Medical misadventure verdict in ectopic surgery death

Malak Thawley (34) died during an operation in the National Maternity Hospital

The late Malak Thawley with her husband, Alan. Mr Thawley said he has not lived a “single minute of his life” since her death. File photograph: Facebook

The late Malak Thawley with her husband, Alan. Mr Thawley said he has not lived a “single minute of his life” since her death. File photograph: Facebook

 

A coroner has returned a verdict of medical misadventure in the case of a woman who died during surgery for an ectopic pregnancy.

Malak Thawley (34) of Brusna Cottages, Blackrock, Co Dublin, died on May 8th, 2016, at the National Maternity Hospital (NMH) in Dublin. In a statement read out by his solicitor after the inquest, her husband, Alan Thawley, said he has not lived a “single minute of his life” since her death.

“I just wish I could return to my old life. The one where the love of my life was still alive and we were expecting our first child. My life after my wife’s death has been a never-ending nightmare,” he said.

“The morning of my wife’s death I was quite honestly in the happiest mood I had ever been in my life. My best friend, soulmate and love of my life was pregnant with our first child . . . It is utterly devastating how much a single event can destroy a person,” Mr Thawley said.

The final day of evidence at the inquest at Dublin Coroner’s Court heard that the second-year registrar conducting the surgery called for a senior consultant at 4.51pm after unexpected bleeding into the abdominal cavity was discovered. However, the source of bleeding was not identified until 5.44pm, following the arrival of vascular consultant Mary Barry from St Vincent’s hospital.

Ms Barry said she received a call at 5.18pm informing her that a vascular surgeon was required urgently at the NMH because “a patient was bleeding to death on the operating table”.

She arrived at 5.35pm. There was no cardiac output when she arrived.

‘Completely collapsed’

“The patient was completely collapsed, with no cardiac output and no pulse,” Dr Barry said. Her first aim was to reinstate circulation and she commenced internal cardiac massage.

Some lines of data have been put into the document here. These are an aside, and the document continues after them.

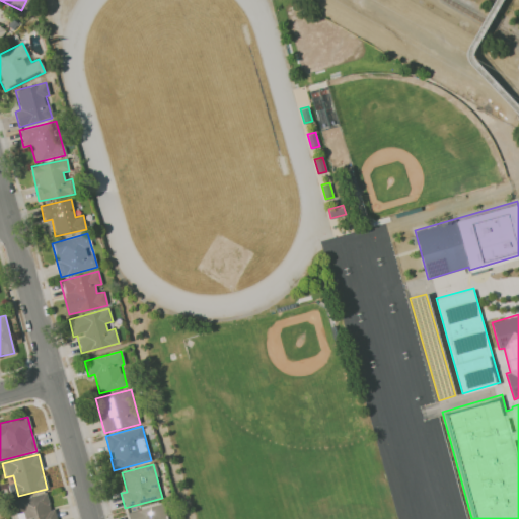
[(57,518),(54,508),(50,509),(46,493),(13,501),(17,518),(57,518)]
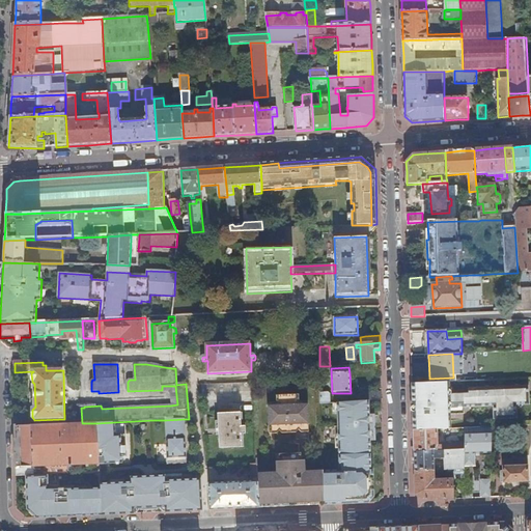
[(426,376),(413,376),(413,385),(427,384),(426,376)]
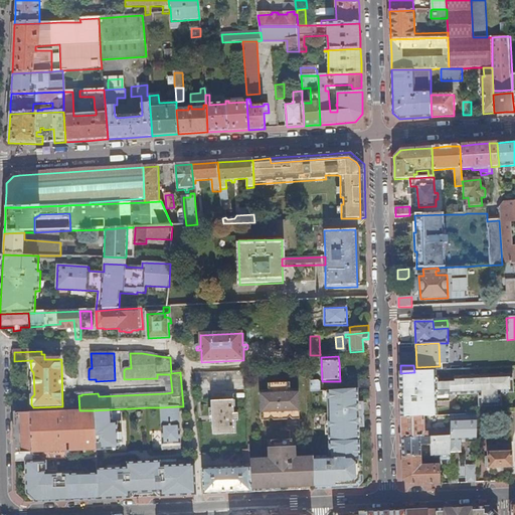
[(414,372),(400,373),(401,396),(401,418),(424,417),(438,416),(437,396),(479,394),(480,406),(501,405),(500,393),(513,392),(513,374),(455,377),(455,382),(437,383),(436,371),(414,372)]
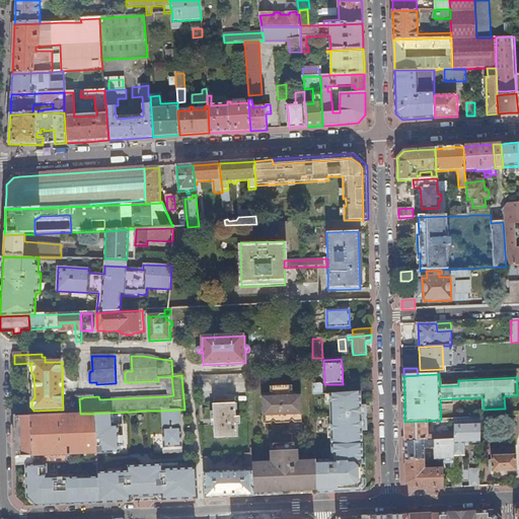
[(248,375),(198,377),(199,390),(249,388),(248,375)]
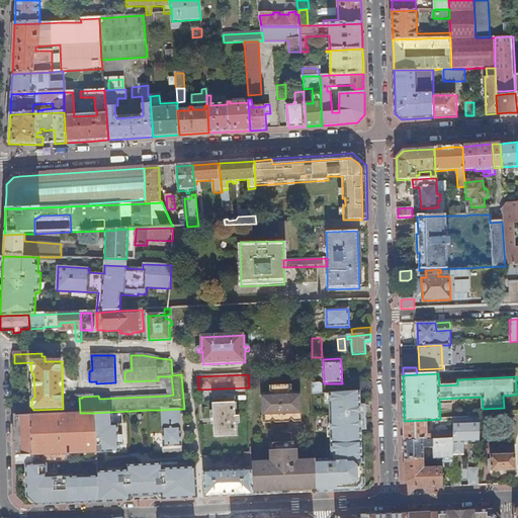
[(158,376),(158,380),(158,381),(166,381),(166,396),(173,395),(171,376),(158,376)]
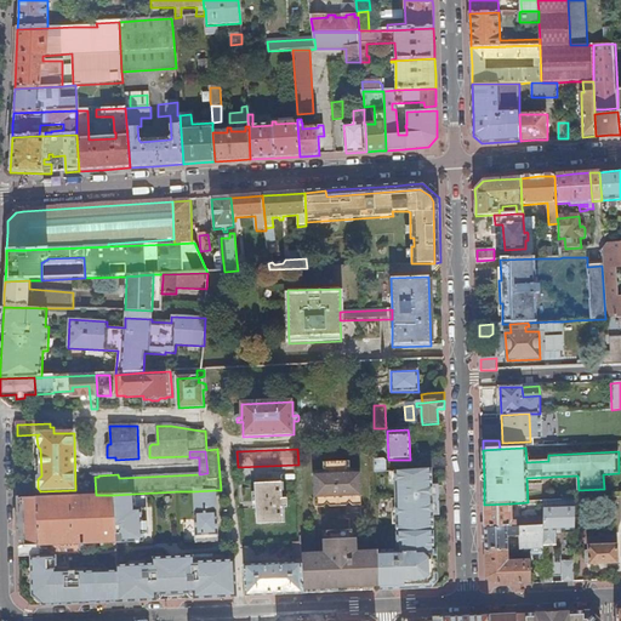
[(446,468),(446,459),(429,460),(429,469),(431,469),(446,468)]
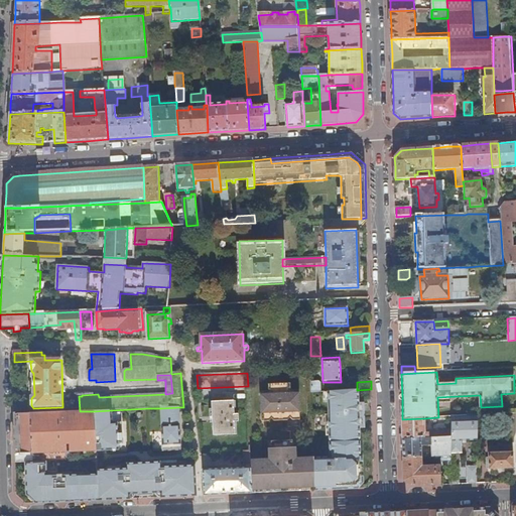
[(318,383),(311,382),(311,393),(312,393),(320,393),(320,384),(318,383)]
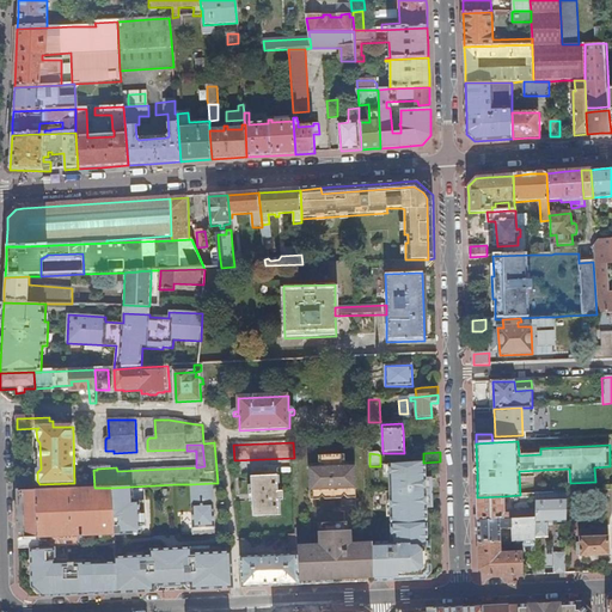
[(318,457),(318,465),(344,464),(344,456),(318,457)]
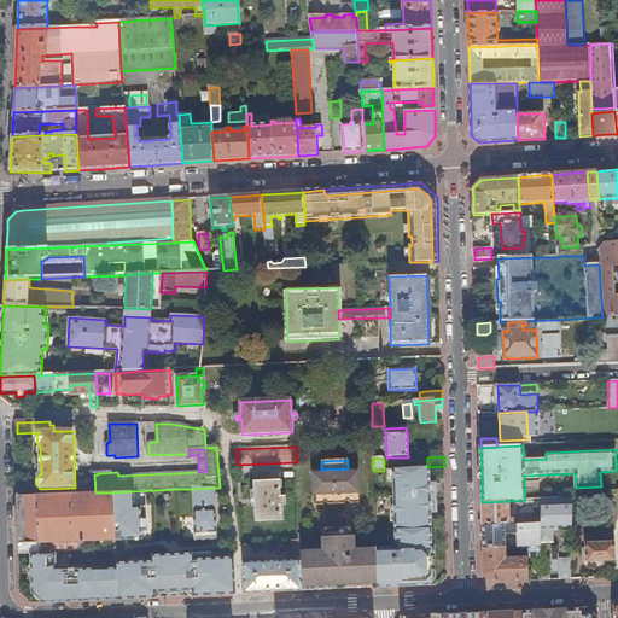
[(429,467),(427,467),(394,470),(395,497),(391,499),(391,514),(401,514),(431,516),(431,513),(430,485),(429,467)]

“At that point addressing the vascular injury was secondary,” Ms Barry said.

At 5.44pm she identified the source of the bleeding and repaired the tear to the aorta with stitches.

Dr Declan Keane, a consultant obstetrician and gynaecologist at the NMH, arrived at the hospital at 5.03pm. “The moment I saw the fallopian tube was intact, [not ruptured as suspected], I called the vascular team at St Vincent’s,” he said. Asked why he did not immediately put the vascular team on alert, due to the known risk of vascular injury, Dr Keane said he accepted he could have.

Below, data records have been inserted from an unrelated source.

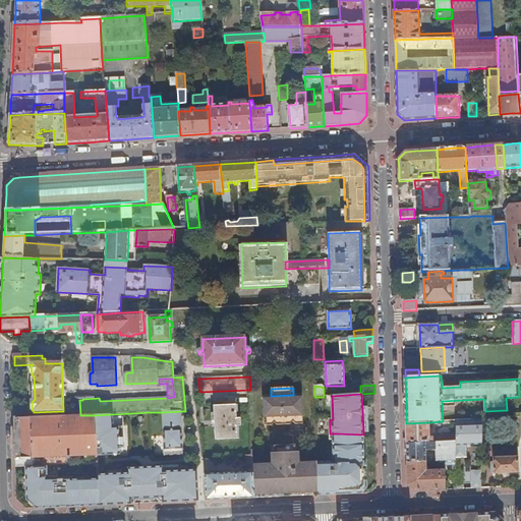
[(293,395),(271,396),(264,396),(265,426),(272,426),(274,423),(278,420),(290,419),(293,422),(296,425),(302,424),(301,395),(293,395)]
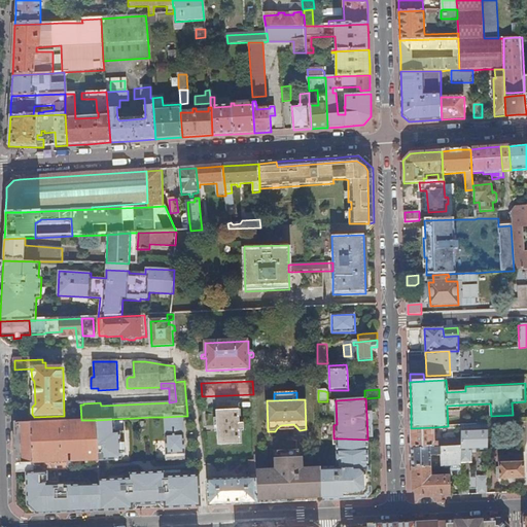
[(243,411),(218,412),(219,446),(244,446),(243,432),(246,432),(245,425),(243,425),(243,411)]
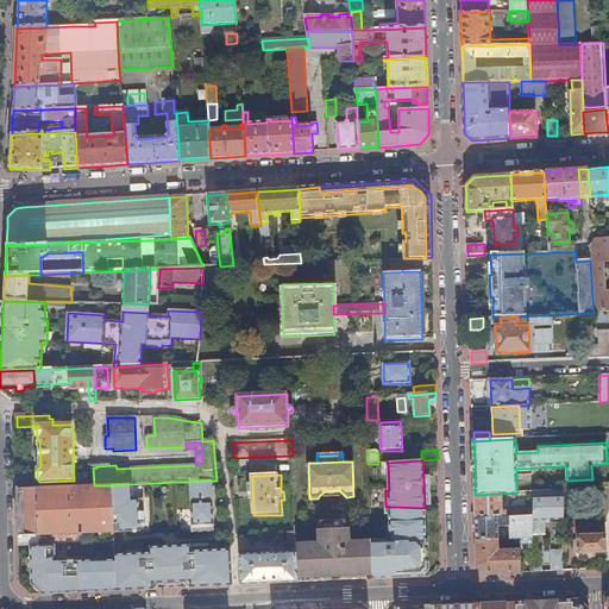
[(214,533),(212,481),(190,482),(193,533),(214,533)]
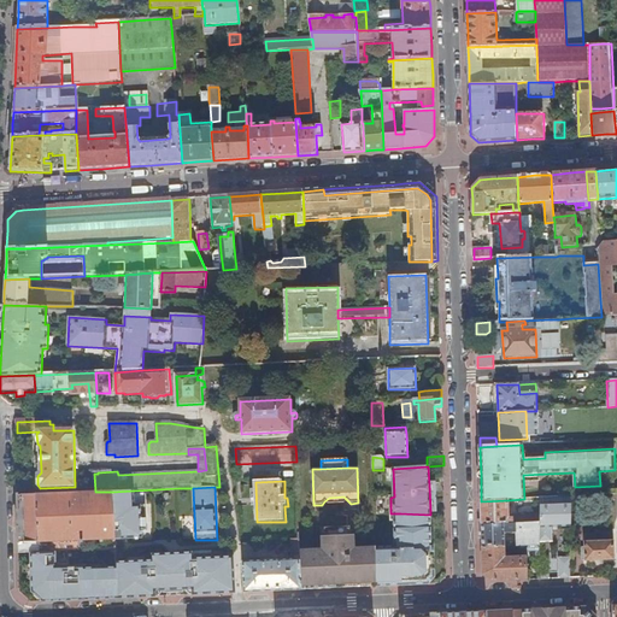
[(134,494),(134,491),(113,492),(116,540),(124,540),(124,530),(142,529),(141,517),(141,512),(134,512),(134,494)]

“But in 28 years I have not encountered that before,” he said.

Asked if the surgical instrument known as a trocar had gone too far in its initial insertion by the registrar, Dr Keane replied, “I think that is the likely cause.”

Asked if the use of an “unbladed trocar” was a safer option, Dr Keane replied that there is a move towards a “more direct entry, for safety purposes”.

“We are probably going to see more senior personnel coming in to carry out laparoscopies,” Dr Keane said.

He told the court that the risk of aortic injury was one in 1,000 cases and he had never seen such an eventuality before. A document aimed at promoting safety in relation to this kind of keyhole surgery is being drawn up, Dr Keane said.

Blood sample

The inquest heard that Mrs Thawley’s pre-operation blood sample was taken and stored in the fridge at 3pm. Medical scientist Ian McCarthy said the hospital operated an on-call weekend service whereby blood samples were not processed if blood products were not required. This has since changed. It took 45 minutes to identify Ms Thawley’s blood group following a request from the operating theatre at 4.56pm. There were 11 units of O negative blood, which can be used with any blood type, available in the hospital, four in the operating theatre and seven in the lab, the court heard.

From 5.42pm until 6.20pm there was no blood available in the lab, the court heard.

“There were times we had no blood products in the lab – I don’t know if they ran out in theatre,” Mr McCarthy said.

Staff continued emergency efforts to save her life, but Ms Thawley was pronounced dead at 7.57pm. The cause of death was a tear in the abdominal aorta during the course of surgery for an ectopic pregnancy.

NMH chairman Nicholas Kearns said a “robust internal review” had began the day after Ms Thawley’s death. “We know that nothing can bring Malak back. However, we are determined to continue to implement all that we have learned from this investigation in our clinical practice.”

He said the hospital apologised unreservedly for the shortcomings in Ms Thawley’s care.